One of the question and answers that stand out to me, was the one on the factory pattern. When asked about it, I basically gave that standard descriptor: the factory pattern is a construction, a creation, pattern. I went into little to no detail, and drew a blank after I said I used them on my latest project. After leaving the interview I remember the awesome factory I create for creating Excel Reports. <sigh>
We had a dozen different individual Excel reports that needed to be generated. All the reports had the same styles, header, and footer. But the data being displayed in each report was quite different. So I created a a shared interface and a factory for generating the different Excel reports.

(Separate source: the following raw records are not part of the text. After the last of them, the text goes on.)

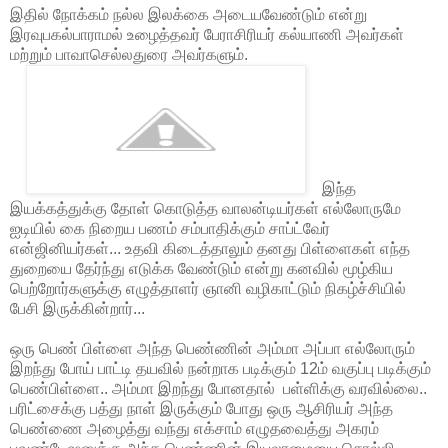
இதில் நோக்கம் நல்ல இலக்கை அடையவேண்டும் என்று
இரவுபகல்பாராமல் உழைத்தவர் பேராசிரியர் கல்யாணி அவர்கள்
மற்றும் பாவாசெல்லதுரை அவர்களும்.
இந்த
இயக்கத்துக்கு தோள் கொடுத்த வாலன்டியர்கள் எல்லோருமே
ஐடியில் கை நிறைய பணம் சம்பாதிக்கும் சாப்ட்வேர்
என்ஜினியர்கள்... உதவி கிடைத்தாலும் தனது பிள்ளைகள் எந்த
துறையை தேர்ந்து எடுக்க வேண்டும் என்று கனவில் மூழ்கிய
பெற்றோர்களுக்கு எழுத்தாளர் ஞானி வழிகாட்டும் நிகழ்ச்சியில்
பேசி இருக்கின்றார்...
ஒரு பெண் பிள்ளை அந்த பெண்ணின் அம்மா அப்பா எல்லோரும்
இறந்து போய் பாட்டி தயவில் நன்றாக படிக்கும் 12ம் வகுப்பு படிக்கும்
பெண்பிள்ளை.. அம்மா இறந்து போனதால் பள்ளிக்கு வரவில்லை..
பரிட்சைக்கு பத்து நாள் இருக்கும் போது ஒரு ஆசிரியர் அந்த
பெண்ணை அழைத்து வந்து எக்சாம் எழுதவைத்து அகரம்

What's interesting to me, and this was something I did based on my gut, and not a reasoned approach, is that after several refactorings I moved from the factory pattern to the facade pattern. It would be an interesting an assignment for myself to re-approach my Excel code and see if I would make the same decisions to move to the facade pattern. I know the primary thought I had when making the facade was that I did it during my last week on my job when my team members were on vacation. The choice I had was to make the code as readable as possible or to write documentation. I am a developer, so I of course chose rewriting my code. :-)
In an earlier post, I recommend Derek Banas' YouTube series on Design Patterns. Based on what I just wrote I am going to re-watch Derek's videos on the factory pattern and the facade pattern.